Türkiye’nin gerçekleştirdiği çalışmalar ve ortaya koyduğu duruşuyla yarın Suriyeli kardeşlerinin karşısına gönül huzuruyla, başı dik ve alnı ak olarak çıkacağını belirten Cumhurbaşkanı Erdoğan, Suriye konusundaki ilkeli ve insani tavırlarını sonuna kadar devam ettireceklerine dikkat çekerek, “Bu meselede görüş farklılığımız olan ülkelere karşı özel bir husumetimiz yoktur. Bununla birlikte, egemenlik haklarımızla ilgili hassasiyetimizden en küçük bir taviz vermemizi de, kimse bizden beklemesin.

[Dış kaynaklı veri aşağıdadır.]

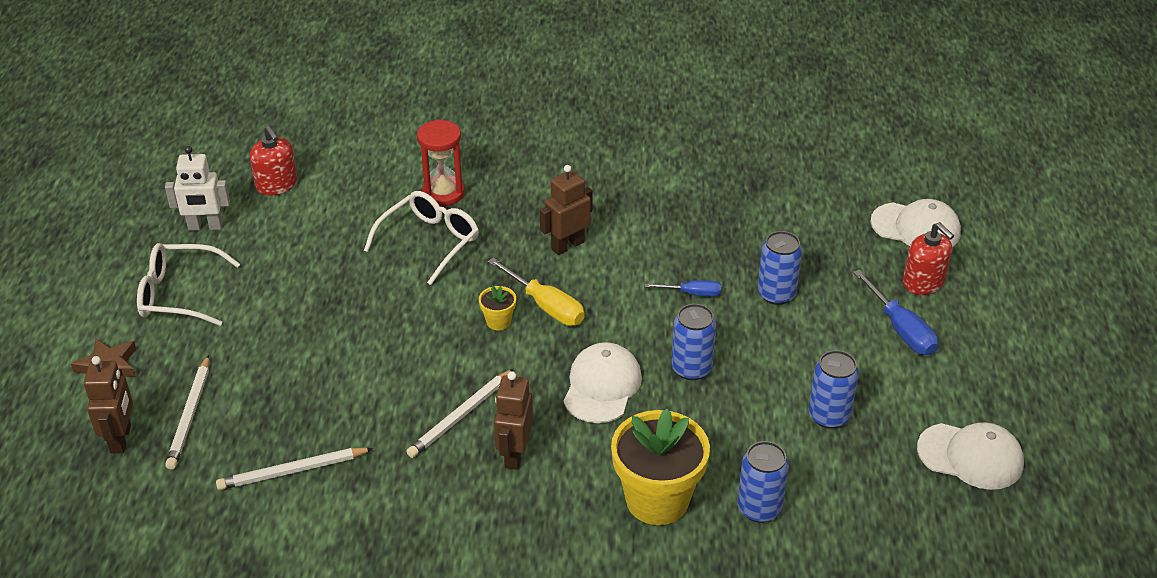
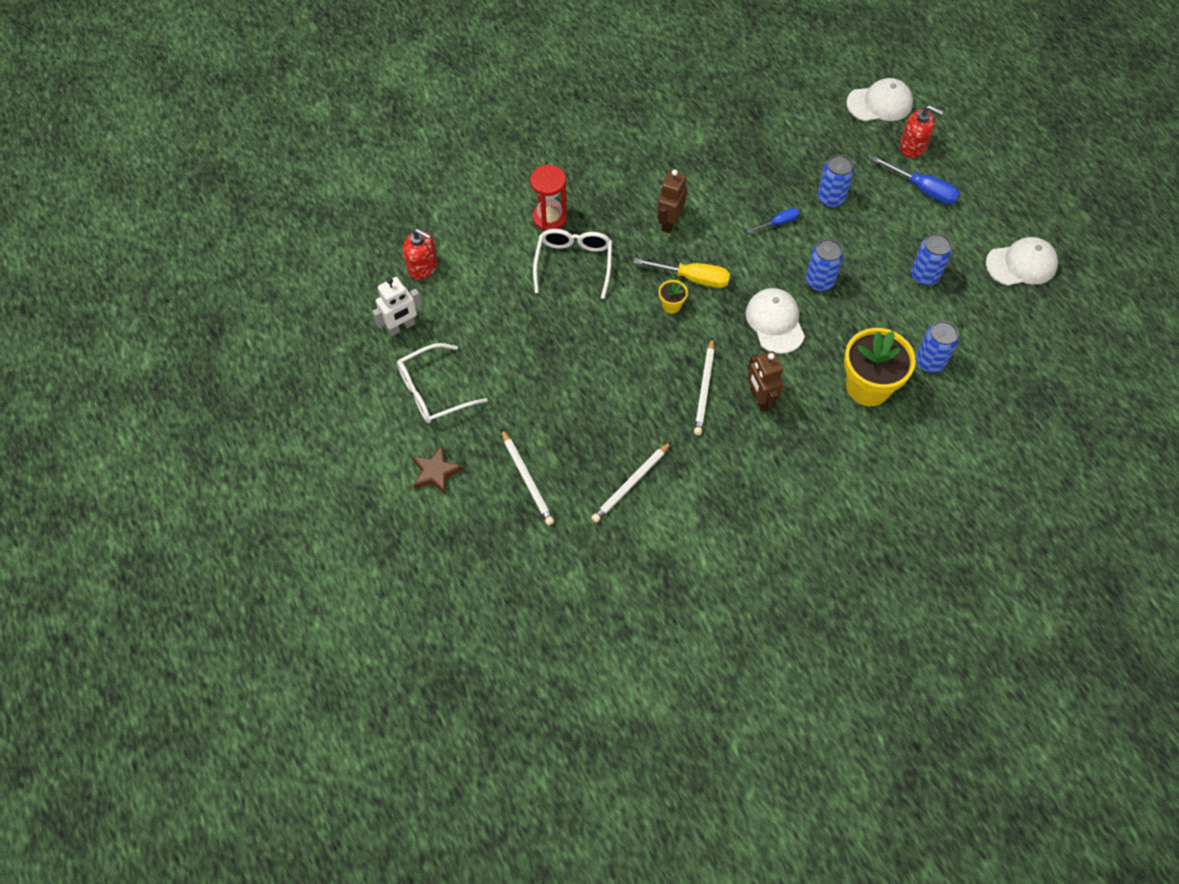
camera: 30 degrees left, 20 degrees up
(121, 439) = (496, 520): brown robot -> none

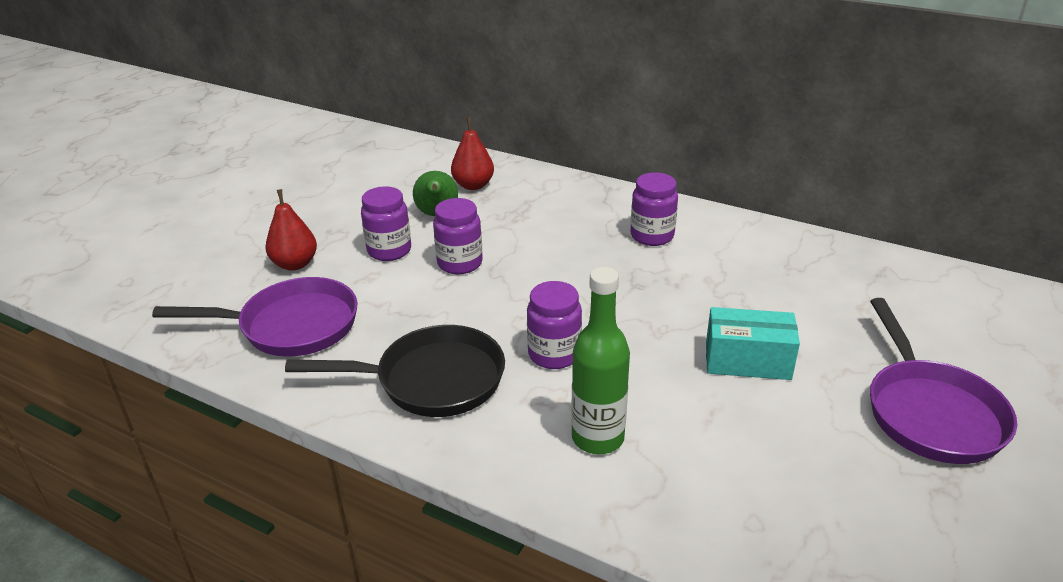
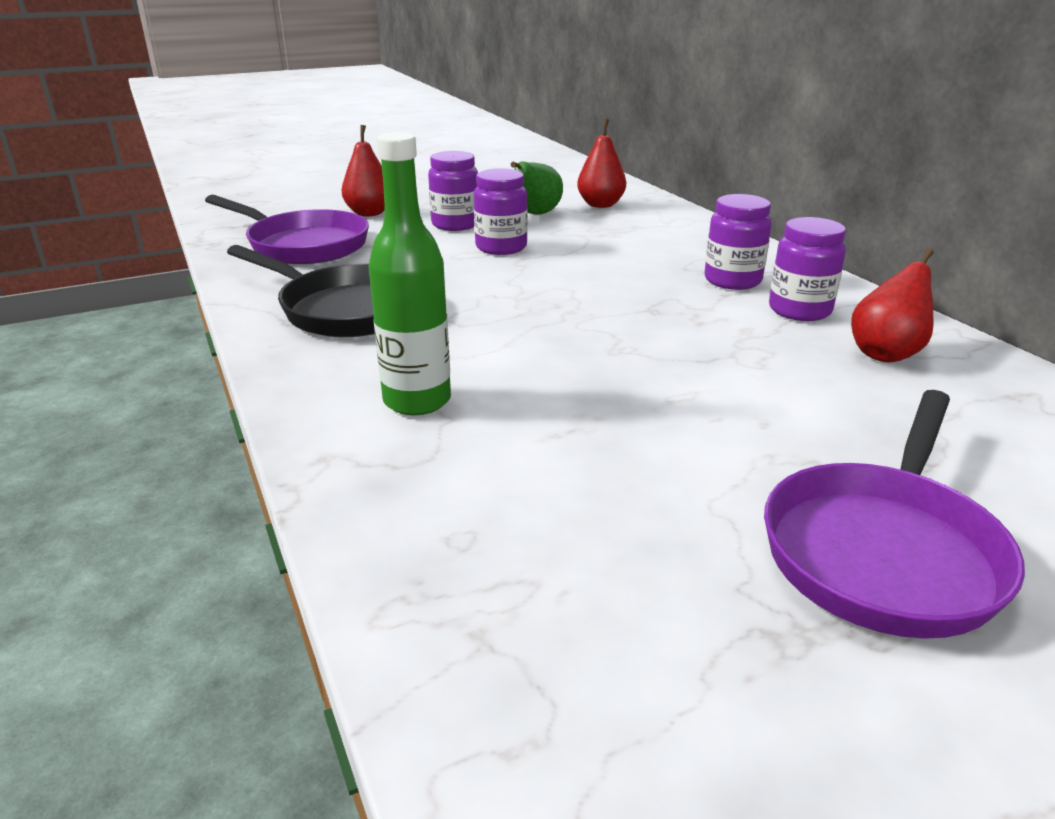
camera: 35 degrees right, 5 degrees down
(554, 354) = (481, 329): purple jar -> purple jar (799, 310)
(747, 361) = (686, 406): turquoise box -> none
(797, 267) = (886, 354): none -> red pear

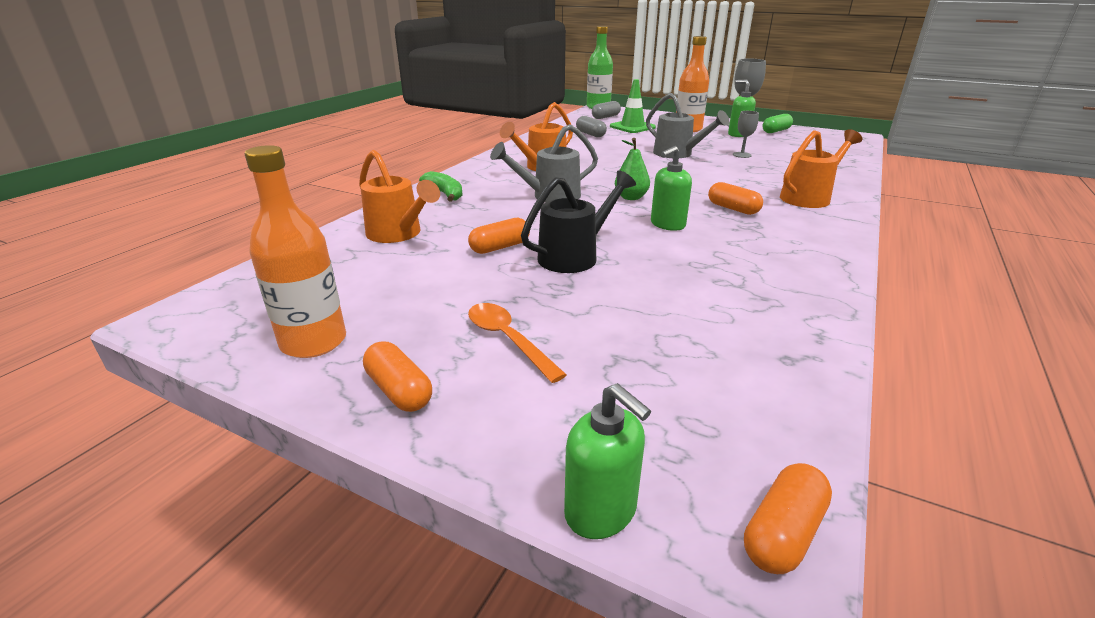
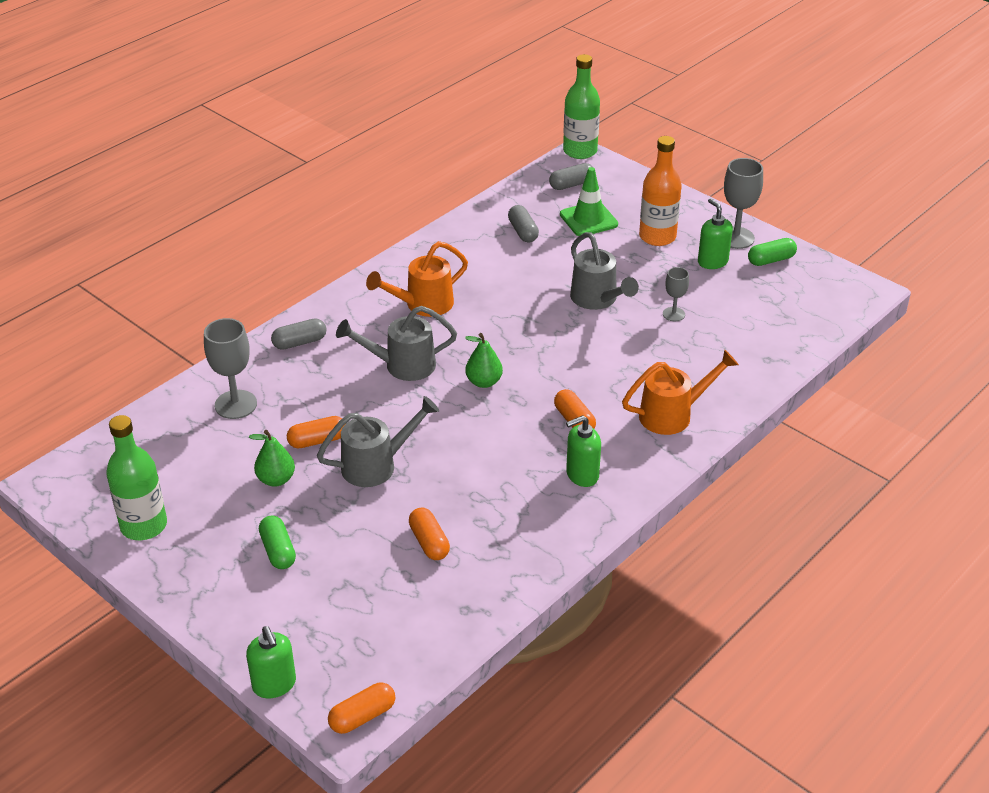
camera: 15 degrees right, 10 degrees up
(313, 342) = (144, 526): orange bottle -> green bottle
(398, 234) = (236, 404): orange watering can -> grey goblet
(399, 390) = (190, 581): orange capsule -> orange capsule (429, 542)
(445, 194) = (299, 342): green banana -> grey capsule
(470, 280) = (276, 479): none -> green pear
(508, 339) = (278, 551): orange spoon -> green capsule
(574, 256) = (376, 465): black watering can -> grey watering can
(667, 225) = (489, 435): green soap dispenser -> green soap dispenser (582, 475)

Bu millet, aç kalır, açıkta kalır, ama asla istiklalinden vazgeçmez” sözlerine yer verdi.
Türkiye’nin kendisine dost olanlara kazandıran, husumet besleyenlere kaybettiren bir konumda olduğunu hatırlatan Cumhurbaşkanı Erdoğan, “Biz, ilişkilerimizi kin, nefret, hırs gibi duygular üzerine değil, insani ve diplomatik zemin üzerine kuran, yükselten bir ülkeyiz, bu şekilde de inşallah devam edeceğiz” dedi.